Dynamic Indexing: The use of count.index in the resource naming and other properties tied the MySQL server instances to specific list indices.
List Modification: Modifying the customer_aliases list caused indices to shift, leading to resource destruction and recreation.
Terraform State Dependency: Terraform's state file relies on indices for tracking resources, which makes it sensitive to changes in the order or length of lists.

Remediation

Lock Critical Resources:

Apply resource locks to critical infrastructure to prevent unintended destruction or replacement.
Use Unique Identifiers:

Instead of relying on list indices, use unique identifiers for each resource.

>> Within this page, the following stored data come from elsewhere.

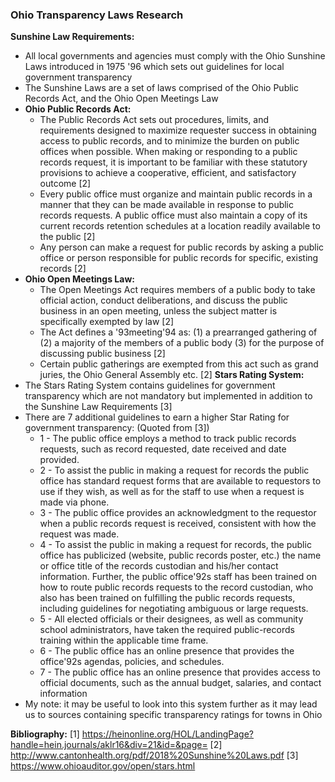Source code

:### Ohio Transparency Laws Research

**Sunshine Law Requirements:**
- All local governments and agencies must comply with the Ohio Sunshine Laws introduced in 1975 '96 which sets out guidelines for local government transparency 
- The Sunshine Laws are a set of laws comprised of the Ohio Public Records Act, and the Ohio Open Meetings Law
- **Ohio Public Records Act:**
    -  The Public Records Act sets out procedures, limits, and requirements designed to maximize requester success in obtaining access to public records, and to minimize the burden on public offices when possible. When making or responding to a public records request, it is important to be familiar with these statutory provisions to achieve a cooperative, efficient, and satisfactory outcome [2] 
	- Every public office must organize and maintain public records in a manner that they can be made available in response to public records requests. A public office must also maintain a copy of its current records retention schedules at a location readily available to the public [2] 
	- Any person can make a request for public records by asking a public office or person responsible for public records for specific, existing records [2]
- **Ohio Open Meetings Law:**
    - The Open Meetings Act requires members of a public body to take official action, conduct deliberations, and discuss the public business in an open meeting, unless the subject matter is specifically exempted by law [2]
    - The Act defines a '93meeting'94 as: (1) a prearranged gathering of (2) a majority of the members of a public body (3) for the purpose of discussing public business [2]
    - Certain public gatherings are exempted from this act such as grand juries, the Ohio General Assembly etc. [2] 
**Stars Rating System:**
-	The Stars Rating System contains guidelines for government transparency which are not mandatory but implemented in addition to the Sunshine Law Requirements [3]
-	There are 7 additional guidelines to earn a higher Star Rating for government transparency: (Quoted from [3])
    - 1 - The public office employs a method to track public records requests, such as record requested, date received and date provided.
   	- 2 - To assist the public in making a request for records the public office has standard request forms that are available to requestors to use if they wish, as well as for the staff to use when a request is made via phone.
	- 3 - The public office provides an acknowledgment to the requestor when a public records request is received, consistent with how the request was made.
   	- 4 - To assist the public in making a request for records, the public office has publicized (website, public records poster, etc.) the name or office title of the records custodian and his/her contact information. Further, the public office'92s staff has been trained on how to route public records requests to the record custodian, who also has been trained on fulfilling the public records requests, including guidelines for negotiating ambiguous or large requests.
 	- 5 - All elected officials or their designees, as well as community school administrators, have taken the required public-records training within the applicable time frame.
    - 6 - The public office has an online presence that provides the office'92s agendas, policies, and schedules.
    - 7 - The public office has an online presence that provides access to official documents, such as the annual budget, salaries, and contact information
-	My note: it may be useful to look into this system further as it may lead us to sources containing specific transparency ratings for towns in Ohio

**Bibliography:**
[1] https://heinonline.org/HOL/LandingPage?handle=hein.journals/aklr16&div=21&id=&page=
[2] http://www.cantonhealth.org/pdf/2018%20Sunshine%20Laws.pdf
[3] https://www.ohioauditor.gov/open/stars.html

This can be achieved by using the for_each feature in Terraform.
Review and Test Changes:

Thoroughly review and test any changes to Terraform configurations in a staging environment before applying them to production.

Implement automated tests and continuous integration (CI) pipelines to detect potential issues early.

Conclusion

By implementing the above remediation steps, we can prevent similar incidents in the future. Using unique identifiers and the for_each construct allows for more resilient resource management, reducing the risk of unintended resource replacement due to index changes. Additionally, locking critical resources and thorough testing will enhance the overall stability of the infrastructure.